Le responsable syndical, qui ne masque pas sa déception, précise cependant que la CGSP "n'a pas quitté la table des négociations" et reste ouverte "à de réelles avancées". Alors que les syndicats consultent leur base, une réunion de la commission paritaire est prévue le 27 novembre. La direction de Proximus avait annoncé vouloir trouver un accord avec les syndicats avant la fin de l'année.

Sur le terrain, plusieurs actions spontanées ont encore eu lieu ce lundi, notamment à Bruges, Gand, Anvers ou Hasselt au nord du pays.
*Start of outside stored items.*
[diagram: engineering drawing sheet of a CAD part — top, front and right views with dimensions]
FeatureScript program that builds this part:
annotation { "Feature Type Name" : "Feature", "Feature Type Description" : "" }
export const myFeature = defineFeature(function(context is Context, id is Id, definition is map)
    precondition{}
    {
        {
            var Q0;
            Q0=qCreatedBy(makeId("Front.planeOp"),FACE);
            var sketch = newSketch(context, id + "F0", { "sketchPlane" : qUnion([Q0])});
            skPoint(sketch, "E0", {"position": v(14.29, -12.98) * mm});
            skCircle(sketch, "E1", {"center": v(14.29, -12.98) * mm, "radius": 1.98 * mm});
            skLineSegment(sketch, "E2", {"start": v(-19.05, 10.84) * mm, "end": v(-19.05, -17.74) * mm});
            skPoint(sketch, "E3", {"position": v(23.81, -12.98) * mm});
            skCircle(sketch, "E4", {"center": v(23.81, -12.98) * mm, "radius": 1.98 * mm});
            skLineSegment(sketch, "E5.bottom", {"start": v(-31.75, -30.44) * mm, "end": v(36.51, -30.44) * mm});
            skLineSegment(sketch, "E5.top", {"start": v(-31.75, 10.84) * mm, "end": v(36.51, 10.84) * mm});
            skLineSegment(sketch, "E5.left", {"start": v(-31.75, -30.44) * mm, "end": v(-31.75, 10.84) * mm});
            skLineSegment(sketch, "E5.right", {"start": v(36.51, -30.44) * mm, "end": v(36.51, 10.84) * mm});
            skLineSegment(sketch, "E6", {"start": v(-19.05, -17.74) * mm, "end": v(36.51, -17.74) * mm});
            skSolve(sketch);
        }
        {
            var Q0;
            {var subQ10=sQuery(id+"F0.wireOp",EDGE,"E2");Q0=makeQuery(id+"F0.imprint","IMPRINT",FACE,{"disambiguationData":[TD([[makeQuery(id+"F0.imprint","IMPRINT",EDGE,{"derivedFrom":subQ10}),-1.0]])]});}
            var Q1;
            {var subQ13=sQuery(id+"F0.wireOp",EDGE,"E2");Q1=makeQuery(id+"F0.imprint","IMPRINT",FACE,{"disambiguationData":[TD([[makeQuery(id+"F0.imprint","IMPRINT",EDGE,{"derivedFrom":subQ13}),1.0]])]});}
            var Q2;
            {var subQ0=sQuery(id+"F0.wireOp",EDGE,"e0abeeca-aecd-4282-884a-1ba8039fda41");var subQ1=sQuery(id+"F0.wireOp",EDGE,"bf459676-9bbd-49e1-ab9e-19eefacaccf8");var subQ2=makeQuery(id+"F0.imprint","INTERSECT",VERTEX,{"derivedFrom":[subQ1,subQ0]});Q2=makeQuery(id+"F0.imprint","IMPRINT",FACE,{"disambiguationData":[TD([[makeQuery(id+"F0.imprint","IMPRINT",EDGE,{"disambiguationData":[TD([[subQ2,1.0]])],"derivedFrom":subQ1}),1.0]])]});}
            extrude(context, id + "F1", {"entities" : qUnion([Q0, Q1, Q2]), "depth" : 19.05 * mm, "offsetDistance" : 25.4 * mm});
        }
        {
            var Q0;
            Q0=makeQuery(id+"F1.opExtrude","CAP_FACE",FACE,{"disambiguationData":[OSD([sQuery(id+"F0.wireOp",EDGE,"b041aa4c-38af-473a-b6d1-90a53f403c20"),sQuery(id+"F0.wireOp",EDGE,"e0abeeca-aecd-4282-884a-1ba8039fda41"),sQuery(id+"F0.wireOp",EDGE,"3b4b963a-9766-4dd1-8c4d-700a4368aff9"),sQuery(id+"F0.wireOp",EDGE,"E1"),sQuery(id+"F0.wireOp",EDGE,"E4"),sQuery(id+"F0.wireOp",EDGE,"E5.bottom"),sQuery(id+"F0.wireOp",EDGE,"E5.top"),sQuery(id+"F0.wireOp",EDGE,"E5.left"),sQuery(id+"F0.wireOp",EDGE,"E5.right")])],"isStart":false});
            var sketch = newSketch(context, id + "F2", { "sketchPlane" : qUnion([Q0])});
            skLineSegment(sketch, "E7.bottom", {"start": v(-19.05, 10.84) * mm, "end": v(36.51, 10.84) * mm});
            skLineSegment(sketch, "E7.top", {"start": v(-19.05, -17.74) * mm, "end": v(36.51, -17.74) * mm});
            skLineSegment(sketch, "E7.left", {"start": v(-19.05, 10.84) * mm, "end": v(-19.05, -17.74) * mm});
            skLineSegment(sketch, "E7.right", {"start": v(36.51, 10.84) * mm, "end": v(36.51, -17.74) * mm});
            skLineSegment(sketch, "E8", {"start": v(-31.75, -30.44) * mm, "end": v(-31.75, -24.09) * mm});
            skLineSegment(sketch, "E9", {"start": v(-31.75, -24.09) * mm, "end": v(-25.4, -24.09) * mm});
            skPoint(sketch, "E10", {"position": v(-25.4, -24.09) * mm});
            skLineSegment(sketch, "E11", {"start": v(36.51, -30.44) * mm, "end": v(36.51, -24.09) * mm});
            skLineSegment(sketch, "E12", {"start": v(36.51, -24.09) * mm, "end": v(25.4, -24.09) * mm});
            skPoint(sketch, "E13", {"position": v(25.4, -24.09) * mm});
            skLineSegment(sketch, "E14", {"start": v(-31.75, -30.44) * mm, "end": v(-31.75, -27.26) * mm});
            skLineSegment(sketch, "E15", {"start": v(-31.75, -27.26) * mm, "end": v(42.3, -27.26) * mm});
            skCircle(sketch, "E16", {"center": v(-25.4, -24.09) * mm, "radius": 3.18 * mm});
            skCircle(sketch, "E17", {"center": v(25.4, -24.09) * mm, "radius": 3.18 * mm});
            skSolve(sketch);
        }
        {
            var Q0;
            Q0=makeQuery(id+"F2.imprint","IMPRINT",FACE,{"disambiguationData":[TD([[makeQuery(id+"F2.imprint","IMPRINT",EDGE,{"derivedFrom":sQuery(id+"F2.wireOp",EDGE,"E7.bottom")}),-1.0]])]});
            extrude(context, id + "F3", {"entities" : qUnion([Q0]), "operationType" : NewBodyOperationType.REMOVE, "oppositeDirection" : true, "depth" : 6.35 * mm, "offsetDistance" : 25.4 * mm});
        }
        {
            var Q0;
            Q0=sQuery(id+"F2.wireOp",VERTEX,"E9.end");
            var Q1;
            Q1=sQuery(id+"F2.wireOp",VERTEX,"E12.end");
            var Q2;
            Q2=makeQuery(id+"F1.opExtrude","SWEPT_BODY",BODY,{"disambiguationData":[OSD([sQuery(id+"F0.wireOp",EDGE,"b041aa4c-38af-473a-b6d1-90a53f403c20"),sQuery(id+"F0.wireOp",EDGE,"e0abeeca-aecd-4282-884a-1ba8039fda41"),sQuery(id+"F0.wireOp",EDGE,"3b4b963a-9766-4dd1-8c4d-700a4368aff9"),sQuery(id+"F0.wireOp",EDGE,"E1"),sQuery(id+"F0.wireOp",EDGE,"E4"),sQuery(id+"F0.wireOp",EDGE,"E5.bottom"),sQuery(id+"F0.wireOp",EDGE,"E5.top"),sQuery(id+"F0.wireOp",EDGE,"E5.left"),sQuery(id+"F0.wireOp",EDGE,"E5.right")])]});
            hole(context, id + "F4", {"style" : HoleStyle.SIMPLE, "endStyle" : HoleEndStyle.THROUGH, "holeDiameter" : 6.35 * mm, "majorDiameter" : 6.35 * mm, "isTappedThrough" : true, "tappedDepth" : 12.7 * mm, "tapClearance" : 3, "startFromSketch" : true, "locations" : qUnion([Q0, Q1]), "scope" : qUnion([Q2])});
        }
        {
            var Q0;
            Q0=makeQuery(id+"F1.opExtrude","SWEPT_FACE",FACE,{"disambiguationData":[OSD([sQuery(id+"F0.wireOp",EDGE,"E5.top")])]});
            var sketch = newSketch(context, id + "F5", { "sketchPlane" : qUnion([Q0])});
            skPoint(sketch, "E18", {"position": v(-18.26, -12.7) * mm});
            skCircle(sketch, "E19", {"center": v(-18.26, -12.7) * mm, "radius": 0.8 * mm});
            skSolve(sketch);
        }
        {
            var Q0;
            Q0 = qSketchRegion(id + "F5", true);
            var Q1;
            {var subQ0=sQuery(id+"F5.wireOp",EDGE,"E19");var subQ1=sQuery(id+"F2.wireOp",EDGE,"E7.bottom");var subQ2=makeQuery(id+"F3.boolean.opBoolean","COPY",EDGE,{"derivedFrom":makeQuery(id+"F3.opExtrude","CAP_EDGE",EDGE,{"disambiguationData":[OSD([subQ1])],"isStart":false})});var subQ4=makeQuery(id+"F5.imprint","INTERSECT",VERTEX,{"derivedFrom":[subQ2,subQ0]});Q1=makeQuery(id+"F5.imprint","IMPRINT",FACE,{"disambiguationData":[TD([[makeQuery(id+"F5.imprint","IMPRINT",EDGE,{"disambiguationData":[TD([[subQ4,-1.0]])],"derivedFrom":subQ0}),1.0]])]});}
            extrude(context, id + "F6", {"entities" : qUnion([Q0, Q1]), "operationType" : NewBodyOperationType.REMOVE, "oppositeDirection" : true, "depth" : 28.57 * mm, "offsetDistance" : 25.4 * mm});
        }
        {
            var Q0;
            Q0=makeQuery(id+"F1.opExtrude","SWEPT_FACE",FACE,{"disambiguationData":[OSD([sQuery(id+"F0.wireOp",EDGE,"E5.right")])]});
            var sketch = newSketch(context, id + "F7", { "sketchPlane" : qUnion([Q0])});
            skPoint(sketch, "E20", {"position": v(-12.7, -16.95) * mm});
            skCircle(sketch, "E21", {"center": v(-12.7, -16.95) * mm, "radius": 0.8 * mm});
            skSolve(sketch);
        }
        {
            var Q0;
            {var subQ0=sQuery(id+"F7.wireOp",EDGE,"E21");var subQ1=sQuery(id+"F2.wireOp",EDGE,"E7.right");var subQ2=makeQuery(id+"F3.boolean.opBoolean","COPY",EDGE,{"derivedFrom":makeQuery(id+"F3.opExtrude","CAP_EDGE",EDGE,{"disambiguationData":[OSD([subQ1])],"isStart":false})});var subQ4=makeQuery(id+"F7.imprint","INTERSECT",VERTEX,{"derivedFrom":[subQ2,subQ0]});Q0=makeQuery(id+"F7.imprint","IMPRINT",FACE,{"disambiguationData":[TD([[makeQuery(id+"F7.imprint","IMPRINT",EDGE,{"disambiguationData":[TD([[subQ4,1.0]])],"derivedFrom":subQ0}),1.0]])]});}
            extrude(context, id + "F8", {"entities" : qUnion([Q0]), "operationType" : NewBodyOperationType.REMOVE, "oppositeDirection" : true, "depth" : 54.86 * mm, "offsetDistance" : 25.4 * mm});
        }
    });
Au sud du pays, "il y a eu deux, trois actions très isolées", indique-t-on de source syndicale, mais sans commune mesure avec les actions spontanées et arrêts de travail survenus la semaine dernière en Wallonie et à Bruxelles, et qui avaient donné lieu à la fermeture de nombreux points de vente et au blocage de l'accès au bâtiment administratif de Liège.

En janvier, Proximus, sous la direction de son ancienne CEO Dominique Leroy, avait annoncé un "plan de transformation" passant par la suppression de 1.900 emplois mais aussi par l'engagement, en parallèle, de 1.250 personnes, aux profils différents, dans le cadre d'une nouvelle stratégie.